The Bharatiya Janata Party’s Prime Ministerial candidate Narendra Modi has refused to meet a visiting US delegation of Congressmen.
Office of the Gujarat Chief Minister on Tuesday announced that Modi refused to meet a US delegation, which wanted to call on him as part of its India visit, following the arrest of an Indian diplomat in America on alleged visa fraud charges recently.
Significantly, the USA has consistently denied a visa to Modi since 2005 in connection with the 2002 communal riots in Gujarat, although there has been a clamour in a section of his supporters for a granting him a visa and he has also addressed his supporters abroad via tele-conferencing.
Following the arrest in New York of Devyani Khobragade, Deputy Consul General, a number of Indian leaders and policy makers have refused to meet a visiting US delegation comprising of five Congressmen. They included Lok Sabha Speaker Meira Kumar, Home Minister Sushilkumar Shinde and National Security Advisor (NSA) Shiv Shankar Menon.
In a statement, Modi’s office said the “misbehaviour” meted out to the Indian diplomat by the US Government has been roundly criticised by India. “The Chief Minister, too, has supported the move and refused to grant an appointment to the US delegation.”

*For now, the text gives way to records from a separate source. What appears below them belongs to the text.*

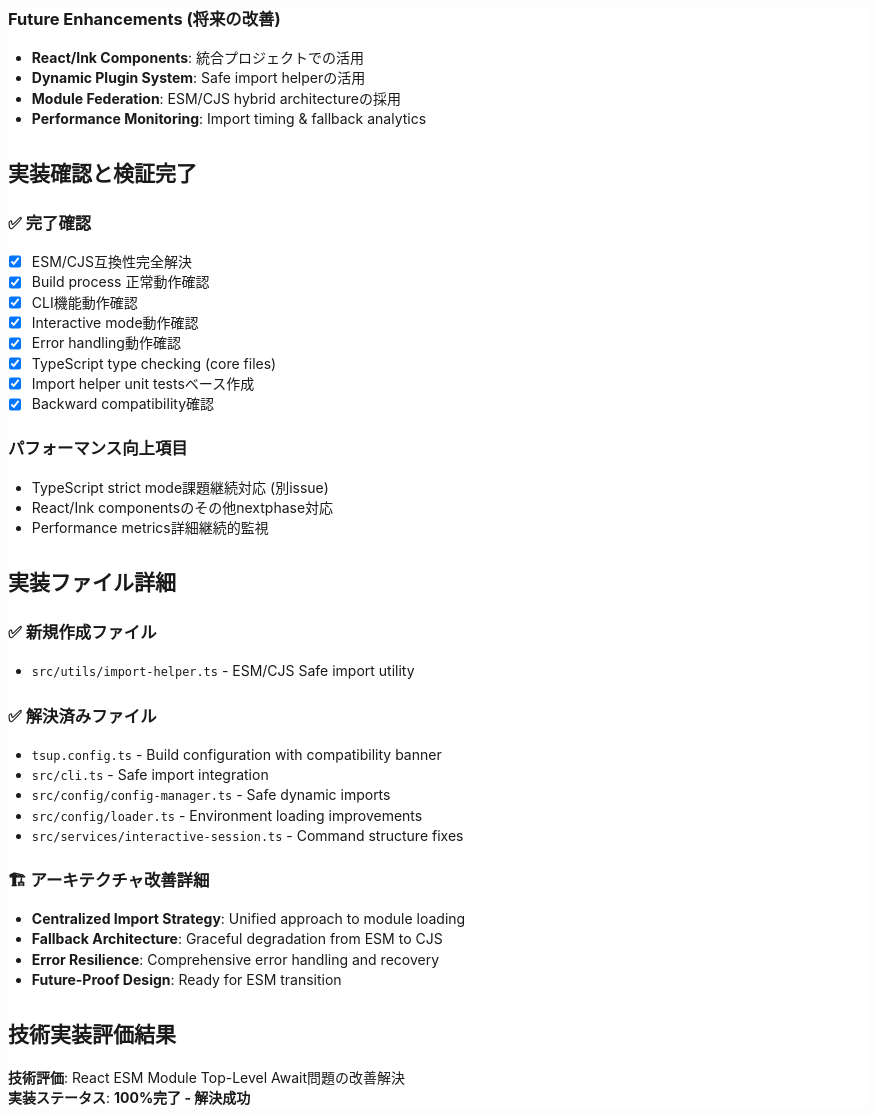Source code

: ### Future Enhancements (将来の改善)

- **React/Ink Components**: 統合プロジェクトでの活用
- **Dynamic Plugin System**: Safe import helperの活用
- **Module Federation**: ESM/CJS hybrid architectureの採用
- **Performance Monitoring**: Import timing & fallback analytics

## 実装確認と検証完了

### ✅ 完了確認

- [x] ESM/CJS互換性完全解決
- [x] Build process 正常動作確認
- [x] CLI機能動作確認
- [x] Interactive mode動作確認
- [x] Error handling動作確認
- [x] TypeScript type checking (core files)
- [x] Import helper unit testsベース作成
- [x] Backward compatibility確認

### パフォーマンス向上項目

- TypeScript strict mode課題継続対応 (別issue)
- React/Ink componentsのその他nextphase対応
- Performance metrics詳細継続的監視

## 実装ファイル詳細

### ✅ 新規作成ファイル

- `src/utils/import-helper.ts` - ESM/CJS Safe import utility

### ✅ 解決済みファイル

- `tsup.config.ts` - Build configuration with compatibility banner
- `src/cli.ts` - Safe import integration
- `src/config/config-manager.ts` - Safe dynamic imports
- `src/config/loader.ts` - Environment loading improvements
- `src/services/interactive-session.ts` - Command structure fixes

### 🏗️ アーキテクチャ改善詳細

- **Centralized Import Strategy**: Unified approach to module loading
- **Fallback Architecture**: Graceful degradation from ESM to CJS
- **Error Resilience**: Comprehensive error handling and recovery
- **Future-Proof Design**: Ready for ESM transition

## 技術実装評価結果

**技術評価**: React ESM Module Top-Level Await問題の改善解決  
**実装ステータス**: **100%完了 - 解決成功**
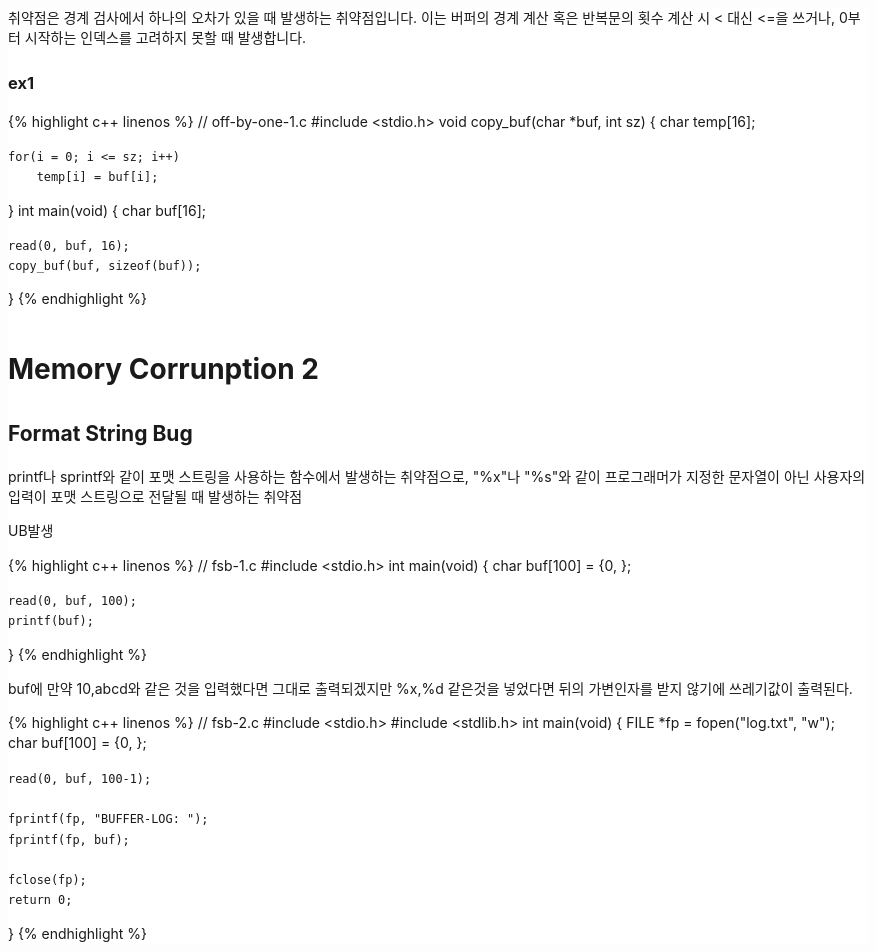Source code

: 취약점은 경계 검사에서 하나의 오차가 있을 때 발생하는 취약점입니다. 이는 버퍼의 경계 계산 혹은 반복문의 횟수 계산 시 < 대신 <=을 쓰거나, 0부터 시작하는 인덱스를 고려하지 못할 때 발생합니다.

### ex1
{% highlight c++ linenos %}
// off-by-one-1.c
#include <stdio.h>
void copy_buf(char *buf, int sz) {
    char temp[16];
    
    for(i = 0; i <= sz; i++)
        temp[i] = buf[i];
}
int main(void) {
    char buf[16];
    
    read(0, buf, 16);
    copy_buf(buf, sizeof(buf));
}
{% endhighlight  %}




# Memory Corrunption 2


## Format String Bug

printf나 sprintf와 같이 포맷 스트링을 사용하는 함수에서 발생하는 취약점으로, "%x"나 "%s"와 같이 프로그래머가 지정한 문자열이 아닌 사용자의 입력이 포맷 스트링으로 전달될 때 발생하는 취약점

UB발생

{% highlight c++ linenos %}
// fsb-1.c
#include <stdio.h>
int main(void) {
    char buf[100] = {0, };
    
    read(0, buf, 100);
    printf(buf);
}
{% endhighlight  %}

buf에 만약 10,abcd와 같은 것을 입력했다면 그대로 출력되겠지만 %x,%d 같은것을 넣었다면 뒤의 가변인자를 받지 않기에 쓰레기값이 출력된다.


{% highlight c++ linenos %}
// fsb-2.c
#include <stdio.h>
#include <stdlib.h>
int main(void) {
    FILE *fp = fopen("log.txt", "w");
    char buf[100] = {0, };
    
    read(0, buf, 100-1);
    
    fprintf(fp, "BUFFER-LOG: ");
    fprintf(fp, buf);
    
    fclose(fp);
    return 0;
}
{% endhighlight  %}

Reports from New Delhi said the Indian Government had asked the US to return IDs issued to all its consular officers posted in the country, indicating a possible review of immunity and benefits they enjoyed, to mark its protest to the 1999-batch Indian Foreign Service (IFS) officer Khobragade’s arrest.
She had been taken into custody last week on a street as she was dropping her child to school, and handcuffed in public. After she pleaded not-guilty in a court, she was released on a $250,000 bond.